睁眼,天放亮,南易入眼一条八爪鱼死死的缠在他身上。
啪啪,往朴雅卡臀上拍了两下没反应,南易抽出另一只被压着的手,一只手捏鼻子,一只手捂住嘴,不到十五秒,朴雅卡便甩头挣扎。
“我要起床。”南易盯着对方迷离的眼睛说道。
“啊?”
朴雅卡懵了一会,转头四下打量了一下,然后又盯着南易看了两三秒钟,心有所悟,连忙坐起身下床,手忙脚乱的穿好衣服,小跑着来到衣柜边上,从里面拿出一套运动服,又一路小跑回到床前,伺候南易穿上衣服,接着又先南易一步跑去了盥洗间。
南易赤着脚走出卧室,来到外面的过道,迎面的天仙冲他微微颔首,南易回以点头,轻声吐出“卧室”二字,接着擦过天仙走到盥洗室门口,抬起脚,看了一下脚底板,脚趾和根骨的地方沾上了一点灰。
看过就算,南易并没有太在意的走进盥洗间,朴雅卡静立在盥洗台旁,盥洗台上,挤好牙膏的牙刷摆在牙缸上,边上还有一个铜脸盆,盆口处垂挂着对折的毛巾。
走到盥洗台前,南易拿起牙刷就往嘴里怼,三分钟后刷好牙正想吐牙膏沫,朴雅卡端起一个小盆,静置于南易很舒服的位置。
睨一眼小铜盆,南易把牙膏沫吐在里面,朴雅卡手一收把小铜盆放在一边,然后拿起牙缸送到南易的嘴边……
洗漱的过程,南易犹如残废,一切可以代劳的步骤都是朴雅卡在做,虽然挺不习惯,不过南易并没有劝朴雅卡离开,而是安心享受着对方的服侍。
走出庄园,来到孔雀湖边,南易回忆了一下之前在这里的晨练路线,特意换了条新路线进行晨跑,跑到半途,一个小身影来到他身边,和他肩并手肘一起慢跑。
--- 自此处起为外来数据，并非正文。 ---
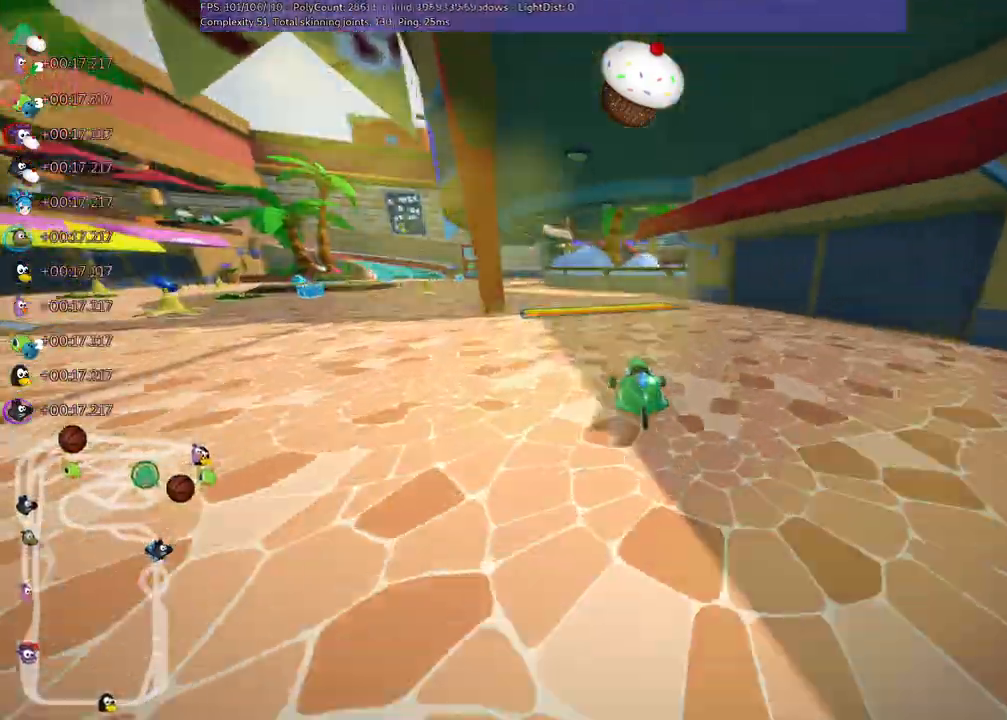
Gameplay with keyboard; each line is a JSON object with the keys held at the frame after it. "events" lists presses ("down") and releases ("up") of ".", "/", "alt_r", "b", "c", "comma", "ctrl_r", "d", "down", "f", "g", "h", "j", "k", "l", "left", "m", "n", "quote", "return", "right", "semicolon", "shift_r", "space", "super", "up" and "v" between this image and that frame as [ms after this image, input, new state], when the widget could be followed in between. No other keys are recorded. Mouse input is not recorded.
{"keys": ["up"], "events": [[183, "m", "up"], [400, "left", "up"]]}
南易瞄了一眼,发现是南嘉武,“平时都是这个点起来?”
“是。”
“你还小,多睡会,锻炼可以放在傍晚。”
“嗯。”
南嘉武,即元旦,小小年纪心思就比较重,人显得有点冷。
南易按照自己的节奏继续跑,哪怕南嘉武想跟上有点吃力,南易还是维持正常的速度。南嘉武接受过测试,他的先天运动神经比较发达,很有运动天赋,因此在起点的时候,比较早就侧重他这方面的科学培养,他自己清楚什么时候不应该再跟着跑。
对南嘉武,南易的情感一直很复杂,当初南嘉武被丢在老洋房的院子门口,很明显他的父或者母又或者谁,并不是随机丢弃,而是经过筛选,认定了南易或刘贞才会丢在他们门口。
这就让南易不好把握了,到底是找户好人家,让孩子不至于吃苦,也有能力治疗孩子的兔唇?还是有等孩子长大成人,被养得一表人才的时候再来认回去的想法?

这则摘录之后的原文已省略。